Difficulty: Moderately Easy
Things You’ll Need:
- Rose bushes
- Rake
- Gloves
- Sharp rose snips
- Long handled pruning snips
- Powered blower
- Cart or wheelbarrel
- Mulch
Step1
Clean around your bushes. Each fall after the first frost rake all the grass and leaves away from around your roses. Inspect their bases for sucker plants that need removal.
Step2
Cut the roses back. After the rose has gone into its winter hibernation and before new spring growth has appeared cut the rose back to 3 feet up from the soil. This gives the roses a new start for the next season.
Step3
Clean up for the new year to follow. Remove all the rose leaves on the bushes and clean the rose bed of any leaves or cutting. It is important not to leave prunings in your rose bed to protect against disease and rot.
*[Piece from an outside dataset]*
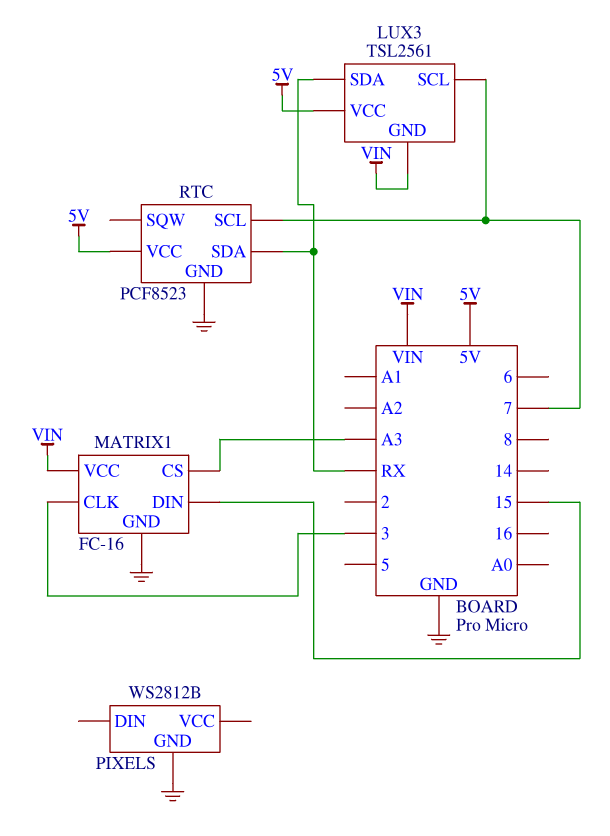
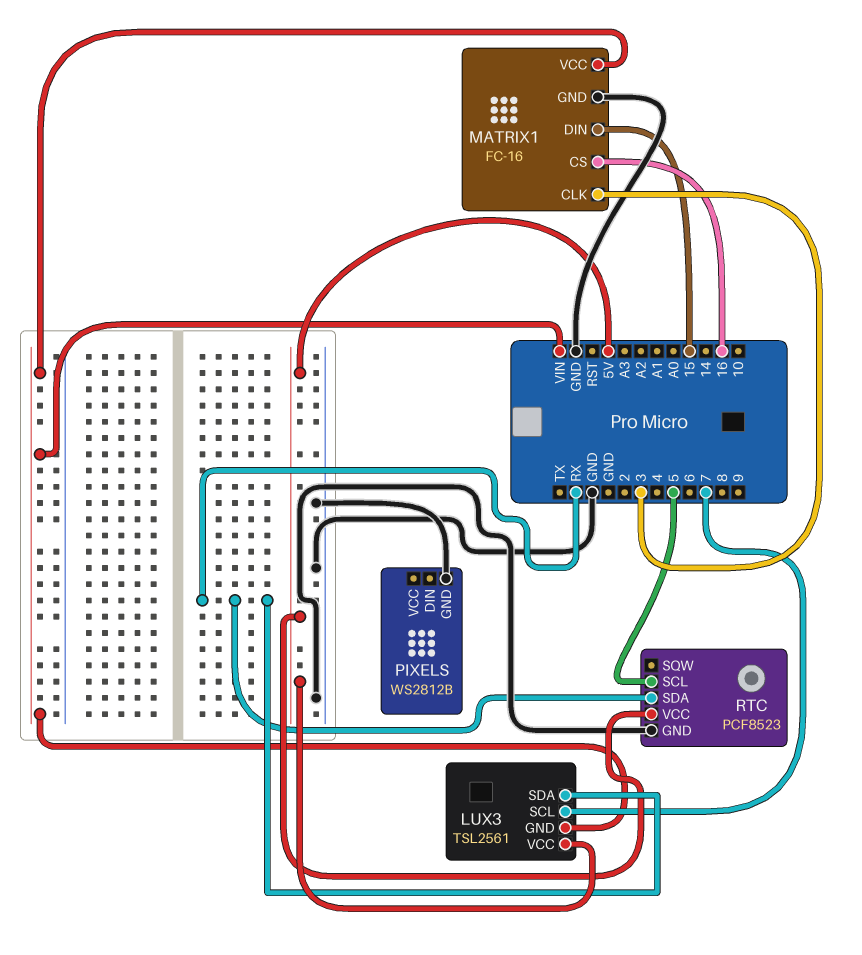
MATRIX1 pin CS: A3 -> 16
RTC pin SCL: 7 -> 5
If you have many rose bushes, a powered blower is helpful to blow old leaves in the soil from your rose bed out to the grass. Your lawn mower will pick up the leaves in the grass. If you only have a few rose bushes, your hand or a small rake can gather the leaves from the rose bed.
Step4
Give your roses a warm blanket of mulch to protect them from cold, dry conditions and a hard freeze.
Comments
xtraordinary said
on 6/23/2008 Thank you for the tips! I live in a rental with very mature landscaping, including lots of rosebushes, so I can't wait to try this out in the fall.